[Problem description]: Copy out, word for word, the lines that run from the start of the records through the line containing "scientific name: Lentinus brumalis", including that line.
───── Materials provided
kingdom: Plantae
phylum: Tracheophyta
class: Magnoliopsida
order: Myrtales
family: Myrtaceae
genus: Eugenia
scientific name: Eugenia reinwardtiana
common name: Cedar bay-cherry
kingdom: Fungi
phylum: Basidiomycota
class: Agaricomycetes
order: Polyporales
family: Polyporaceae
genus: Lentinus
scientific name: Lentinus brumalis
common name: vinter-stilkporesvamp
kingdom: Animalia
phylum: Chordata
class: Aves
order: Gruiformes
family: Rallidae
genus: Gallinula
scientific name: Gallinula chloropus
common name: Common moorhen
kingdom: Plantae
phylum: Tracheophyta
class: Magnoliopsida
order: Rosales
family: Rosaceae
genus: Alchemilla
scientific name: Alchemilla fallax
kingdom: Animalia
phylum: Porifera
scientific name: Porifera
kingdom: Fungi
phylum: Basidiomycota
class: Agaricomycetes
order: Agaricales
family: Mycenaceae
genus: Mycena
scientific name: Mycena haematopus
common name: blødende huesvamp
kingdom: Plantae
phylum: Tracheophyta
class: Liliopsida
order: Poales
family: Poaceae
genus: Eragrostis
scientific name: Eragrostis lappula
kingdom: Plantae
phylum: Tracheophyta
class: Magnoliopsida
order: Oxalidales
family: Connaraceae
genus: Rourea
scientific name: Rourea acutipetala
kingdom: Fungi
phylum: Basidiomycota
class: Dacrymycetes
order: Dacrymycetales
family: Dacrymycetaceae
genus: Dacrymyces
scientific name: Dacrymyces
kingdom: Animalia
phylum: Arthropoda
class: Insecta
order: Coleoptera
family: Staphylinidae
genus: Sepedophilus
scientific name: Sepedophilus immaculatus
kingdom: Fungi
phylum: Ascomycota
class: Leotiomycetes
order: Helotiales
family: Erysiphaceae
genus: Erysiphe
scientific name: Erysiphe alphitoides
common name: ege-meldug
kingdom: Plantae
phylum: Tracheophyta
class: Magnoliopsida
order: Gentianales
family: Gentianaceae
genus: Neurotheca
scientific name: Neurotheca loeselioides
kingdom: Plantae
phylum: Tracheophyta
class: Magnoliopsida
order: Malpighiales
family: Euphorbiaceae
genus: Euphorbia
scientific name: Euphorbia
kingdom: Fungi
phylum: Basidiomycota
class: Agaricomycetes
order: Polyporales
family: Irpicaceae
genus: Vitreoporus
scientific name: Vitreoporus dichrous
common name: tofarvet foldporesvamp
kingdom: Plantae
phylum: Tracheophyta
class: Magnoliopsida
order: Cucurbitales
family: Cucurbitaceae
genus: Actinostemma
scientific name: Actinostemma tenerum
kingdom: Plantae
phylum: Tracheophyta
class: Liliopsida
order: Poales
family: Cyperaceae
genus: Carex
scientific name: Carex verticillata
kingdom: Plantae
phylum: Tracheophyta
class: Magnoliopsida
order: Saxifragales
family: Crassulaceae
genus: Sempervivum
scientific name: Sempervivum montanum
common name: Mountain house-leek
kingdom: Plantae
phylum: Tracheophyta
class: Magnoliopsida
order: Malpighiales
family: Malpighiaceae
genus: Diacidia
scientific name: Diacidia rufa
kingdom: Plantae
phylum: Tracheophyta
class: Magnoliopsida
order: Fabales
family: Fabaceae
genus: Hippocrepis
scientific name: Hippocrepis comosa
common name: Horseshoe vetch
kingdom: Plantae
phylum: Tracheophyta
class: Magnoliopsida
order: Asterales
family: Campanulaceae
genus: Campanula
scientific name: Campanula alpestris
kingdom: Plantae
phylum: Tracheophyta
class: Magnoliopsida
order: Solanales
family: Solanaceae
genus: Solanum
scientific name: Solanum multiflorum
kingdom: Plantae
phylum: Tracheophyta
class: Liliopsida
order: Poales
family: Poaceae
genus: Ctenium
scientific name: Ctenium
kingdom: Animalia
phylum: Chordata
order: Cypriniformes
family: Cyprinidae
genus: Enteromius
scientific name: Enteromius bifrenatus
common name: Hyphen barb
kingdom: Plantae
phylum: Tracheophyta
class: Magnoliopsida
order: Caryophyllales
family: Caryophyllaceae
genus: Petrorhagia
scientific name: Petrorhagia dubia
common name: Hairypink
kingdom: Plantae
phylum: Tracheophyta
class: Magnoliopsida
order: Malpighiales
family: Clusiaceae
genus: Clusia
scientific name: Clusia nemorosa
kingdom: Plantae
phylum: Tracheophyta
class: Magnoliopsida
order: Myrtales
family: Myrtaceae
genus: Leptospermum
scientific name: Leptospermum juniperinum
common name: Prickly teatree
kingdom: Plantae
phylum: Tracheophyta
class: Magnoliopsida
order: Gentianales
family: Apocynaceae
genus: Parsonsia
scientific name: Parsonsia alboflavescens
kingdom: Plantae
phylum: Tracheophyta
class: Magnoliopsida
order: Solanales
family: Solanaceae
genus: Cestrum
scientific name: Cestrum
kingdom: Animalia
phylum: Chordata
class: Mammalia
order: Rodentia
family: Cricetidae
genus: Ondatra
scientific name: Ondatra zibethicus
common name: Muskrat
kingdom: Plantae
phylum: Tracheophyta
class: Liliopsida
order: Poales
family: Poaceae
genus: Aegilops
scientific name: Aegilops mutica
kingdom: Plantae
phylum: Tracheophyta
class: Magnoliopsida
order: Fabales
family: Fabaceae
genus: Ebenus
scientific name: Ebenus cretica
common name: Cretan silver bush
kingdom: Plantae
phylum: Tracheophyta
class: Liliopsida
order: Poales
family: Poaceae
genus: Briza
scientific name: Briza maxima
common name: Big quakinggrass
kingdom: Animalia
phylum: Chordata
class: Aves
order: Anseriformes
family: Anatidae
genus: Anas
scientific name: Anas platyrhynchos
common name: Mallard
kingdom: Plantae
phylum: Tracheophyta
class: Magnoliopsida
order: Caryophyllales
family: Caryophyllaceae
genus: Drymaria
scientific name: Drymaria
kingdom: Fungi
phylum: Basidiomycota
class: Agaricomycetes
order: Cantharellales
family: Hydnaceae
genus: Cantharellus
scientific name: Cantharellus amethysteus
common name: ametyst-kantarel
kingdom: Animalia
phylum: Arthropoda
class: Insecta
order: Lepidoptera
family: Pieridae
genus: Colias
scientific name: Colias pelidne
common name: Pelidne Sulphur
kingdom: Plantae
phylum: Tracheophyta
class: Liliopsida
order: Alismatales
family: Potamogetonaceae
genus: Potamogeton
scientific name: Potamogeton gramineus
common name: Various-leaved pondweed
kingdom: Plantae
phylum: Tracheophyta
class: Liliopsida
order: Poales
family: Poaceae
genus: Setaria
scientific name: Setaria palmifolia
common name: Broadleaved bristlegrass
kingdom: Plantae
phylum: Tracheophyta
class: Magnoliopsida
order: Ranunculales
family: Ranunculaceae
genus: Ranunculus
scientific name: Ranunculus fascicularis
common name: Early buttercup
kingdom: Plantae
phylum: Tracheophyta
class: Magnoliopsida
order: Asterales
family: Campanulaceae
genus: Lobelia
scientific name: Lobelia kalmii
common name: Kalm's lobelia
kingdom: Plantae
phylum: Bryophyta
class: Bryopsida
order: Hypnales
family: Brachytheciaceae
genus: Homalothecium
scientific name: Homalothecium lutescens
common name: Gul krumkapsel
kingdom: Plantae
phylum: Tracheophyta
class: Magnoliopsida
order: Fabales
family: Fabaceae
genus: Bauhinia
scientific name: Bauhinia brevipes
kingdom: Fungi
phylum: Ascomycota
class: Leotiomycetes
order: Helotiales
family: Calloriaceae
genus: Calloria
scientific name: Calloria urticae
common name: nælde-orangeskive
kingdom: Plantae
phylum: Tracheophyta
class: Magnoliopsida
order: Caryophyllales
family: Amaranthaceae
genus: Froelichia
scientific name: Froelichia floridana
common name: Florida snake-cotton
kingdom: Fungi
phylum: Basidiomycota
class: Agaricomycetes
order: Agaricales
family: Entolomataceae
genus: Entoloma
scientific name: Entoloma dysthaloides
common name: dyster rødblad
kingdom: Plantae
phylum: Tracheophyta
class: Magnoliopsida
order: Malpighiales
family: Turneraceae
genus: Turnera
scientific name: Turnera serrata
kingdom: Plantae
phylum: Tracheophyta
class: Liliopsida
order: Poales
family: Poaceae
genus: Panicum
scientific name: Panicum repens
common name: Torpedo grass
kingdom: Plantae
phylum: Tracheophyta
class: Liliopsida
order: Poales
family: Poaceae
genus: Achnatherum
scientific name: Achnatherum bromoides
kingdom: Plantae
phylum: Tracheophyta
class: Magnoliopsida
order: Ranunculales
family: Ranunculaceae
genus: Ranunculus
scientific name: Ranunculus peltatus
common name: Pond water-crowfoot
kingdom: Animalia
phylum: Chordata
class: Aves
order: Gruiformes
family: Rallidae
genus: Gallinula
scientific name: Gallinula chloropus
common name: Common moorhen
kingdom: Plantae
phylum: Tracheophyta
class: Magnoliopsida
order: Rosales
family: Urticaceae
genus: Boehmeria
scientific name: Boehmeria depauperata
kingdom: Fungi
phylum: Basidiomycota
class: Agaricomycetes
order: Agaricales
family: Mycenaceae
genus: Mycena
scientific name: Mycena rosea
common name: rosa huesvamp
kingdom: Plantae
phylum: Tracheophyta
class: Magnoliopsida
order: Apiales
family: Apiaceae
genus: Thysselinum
──────────
[Solution to the problem]:
kingdom: Plantae
phylum: Tracheophyta
class: Magnoliopsida
order: Myrtales
family: Myrtaceae
genus: Eugenia
scientific name: Eugenia reinwardtiana
common name: Cedar bay-cherry
kingdom: Fungi
phylum: Basidiomycota
class: Agaricomycetes
order: Polyporales
family: Polyporaceae
genus: Lentinus
scientific name: Lentinus brumalis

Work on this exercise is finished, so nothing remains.